Irish to the Core Blog 2 – Deadly U-Boats in WWI

by | Jun 30, 2021 | Irish to the Core

During the leadup to WWI, the British Royal Navy expanded its fleet of naval ships to keep ahead of the Germans. Britain had always ruled its Empire by control of the seas. The main way to defeat the Germans if war came was to choke off the flow of goods and equipment to them and any other country that supported them.

The revolutionary new British ships based on the Dreadnought gave Britain a battleship that far outclassed any other in Europe. At the start of the war, Britain had 29 dreadnought class ships of 2.2 million tonnes with 209,000 naval personnel compared to Germany with 17 dreadnought class ships of 1 million tonnes and 79,000 naval personnel.

To limit the flow of materials into the Allied countries from America who would likely remain neutral, Germany developed the deadly Underseeboot (U-boat), over 200 feet long, carrying 10-20 torpedoes, and 30-60 sailors.  It could stay underwater for 2 hours, using a periscope to find enemy vessels.

Early in WWI the U-boats had free reign of the seas. They concentrated their attacks in dense shipping lanes such as the southern Ireland corridor. Under Kaiser Wilhelm II’s orders, they gave no warning to naval and neutral merchant ships alike. During the early 1915 Gallipoli campaign in the Eastern Mediterranean, U-boats sank 2 Dreadnaught battleships.

After sinking the Lusitania in May 1915 and then the Ferry Sussex with significant American deaths, the United States forced Germany to temporarily cease unrestricted submarine warfare and agree to return to centuries old ‘prize rules’ giving ships warning of attack.

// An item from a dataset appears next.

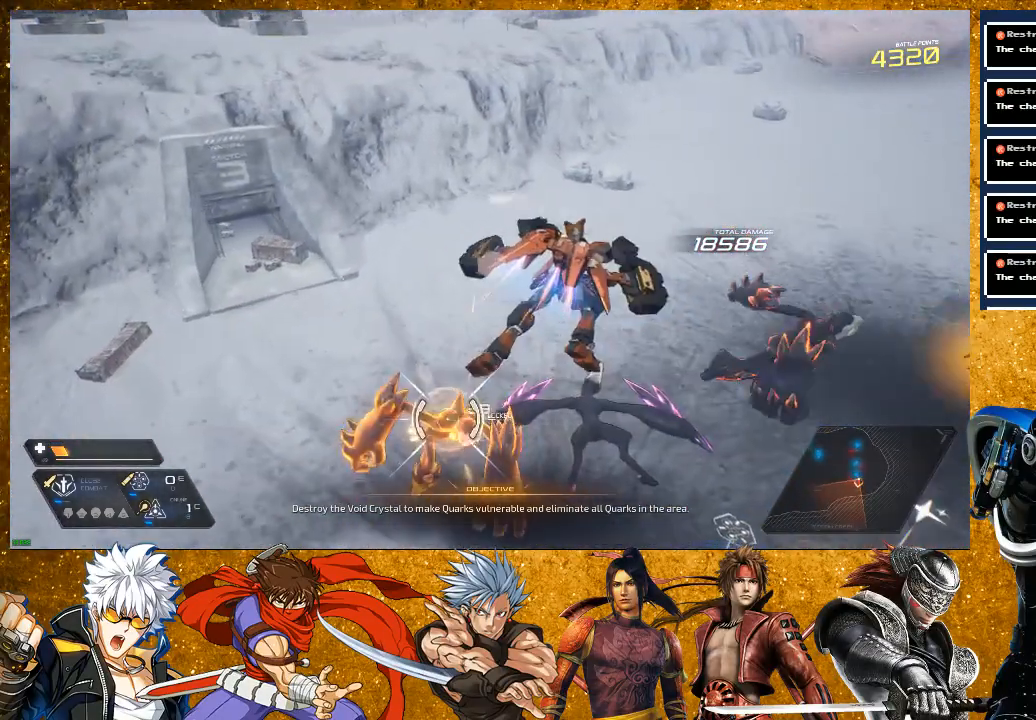
Gameplay with a controller (PlayStation layout); each line is a JSON object with the inputs held at the frame after it. "events" lists button and stick changes between this image and that frame as [ms after this image, input, new state], when the widget could be followed in between. Not read: L3.
{"buttons": ["R2"], "left_stick": "up", "right_stick": "center", "events": [[33, "SQUARE", "down"], [117, "SQUARE", "up"], [433, "R2", "down"]]}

This curtailed the sinking of Allied shipping, so Germany attempted to break the British naval blockade in the North Sea with the major sea Battle of Jutland May 31-June 1, 1916, involving 250 surface ships. Afterwards, Britain still had a choke hold on the North Sea corridor.

Germany then reinvigorated submarine activities, sinking 1.4 million tons  between October 1916 and January 1917. They resumed unrestricted submarine warfare on February 1, 1917, with the risk that America would enter the war because stemming the transport of supplies to their enemies had become crucial to the success of their war effort.

Early in the war, the submariners were considered the elite of the German military services. Their losses were light. However, necessity was the mother of invention. By 1918 the Allies developed an early form of active sonar (ASDIC), high-frequency direction finding (Huff-Duff), crude depth charges and were protecting merchant ships in convoys with naval escort. The U-boats went from the safest service to the deadliest. Although they suffered extremely high casualties, losing 178 of their 373 U-boats and about 5,000 submariners (75 % casualty rate) in these underwater coffins, they had the greatest military effect on the outcome of WWI, sinking almost 13 million tons of allied shipping (5000 ships), and disrupting the allied war effort .

Here was just one example of how evolving technology turned the tide in the awful stalemate War-to-end-all-Wars that killed 17 million people.